Gerçekten Kuran'ın ilk muhatapları için Kuran aynı bu günkü gibi, bir bilmece-bulmaca kitabı gibi mi okunuyordu ? Kuran'ı tedricen indiren Rabbin, bu eyleminde güttüğü kasıt bu gün neden aran mıyor ? Allah'ın tedricen indirip ayet ayet ayırdığı Kuran'ı bu gün, "toplu bir halde" insanlara arz edenler ne yapmakta olduklarını hiç mi düşün müyorlar ?

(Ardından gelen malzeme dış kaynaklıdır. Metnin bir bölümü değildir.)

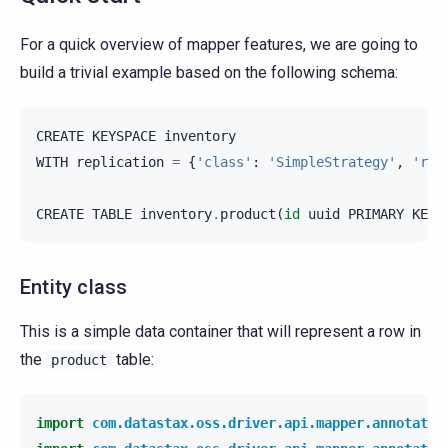
For a quick overview of mapper features, we are going to
build a trivial example based on the following schema:
CREATE
KEYSPACE
inventory
WITH
replication
=
{
'class'
:
'SimpleStrategy'
,
'rep
CREATE
TABLE
inventory
.
product
(
id
uuid
PRIMARY
KEY
,
Entity class
This is a simple data container that will represent a row in
the
table:
product
import
com.datastax.oss.driver.api.mapper.annotatio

Artık neredeyse insanlara Kuran meali okumalarını tavsiye etmeyi terkeceğim diyen siz değil miydiniz ?
Ali kardesim,
"Artik neredeyse insanlara Kuran tercumesini okumalarini tavsiye etmekten vazgececegim" degil, coktan vazgectim diyorum. Kimseye Kuran okumasini tavsiye etmiyorum, tersine belli bir alt yapi olusturmadan okumayin yanlis anlarsiniz diyorum. Kuran okumadan once arka plan bilgisinin gerekliliginin zorunlu olduguna inanmaktayim. Kuran hakkinda yapilmis hazirlayici calismalarla birlikte Kuran okunmasini tercih etmek tarzinda ki dusuncemi tam izah edmeyisim yuzunden yanlis anlasilmis gibi gorunuyor. Belli hazirliklari yerine getirdikten sonra Kuran okunmasi cok daha verimli olacaktir. Tabiki Kuran hakkindaki yaniltici olan bilgilerin uzerinde vakit kaybedilmesini de kastetmiyoruz.
Sorgulanacağım şey Kuran'ın kavramları, kelimeleri, buyrukları mı, yoksa akıl ve vicdan ölçütünde yapıp ettiklerim mi ?
Eger yanlislikla Kuran'in arac degilde amac oldugunu hissettiren ifadelerim olduysa yanlistir. Tabiki Kuran sadece bir rehberdir bize amacimiza ulasma teknikleri ogretir. Rehberi anlamadan ondan istifade etmemiz mumkun olmadigi icin bu hususlara yogunlasmaktayim.
Kendimiz başta gelen uygulayıcılar olmak üzere, insanlara sadece iyilik edenlerden olmalarını öğütlemek, örf ile emretmek yerine, Kuran kelimelerini, kavramlarını yahut din namına önceden beri taşınıp eriştirilmiş bir takım dogmaları dayatmak, bunların gerçekte söyler olduğu şeylerle de pek alakalı bulunmamak tam bir ehl-i Kitap tavrı değil midir ?
Burda cok haksiz ithamlara girisilmis. Isnad edilenler sahsima yonelik ise izahatlerinizi bekliyorum.
Kuran’i benimseyen her samimi mumin, Kuran'i anlamaya yonelik girisimlerle alay etmeyi, hakir gormeyi bir yere birakin onu en dogru sekilde anlamak icin her turlu fedakarligi yapar. Ayrica Kitap ehli-vahiy ehli hem olumlu hem olumsuz olarak kullanilmaktadir. Neticede bizler de bir kitap ehliyiz yani ummi degiliz.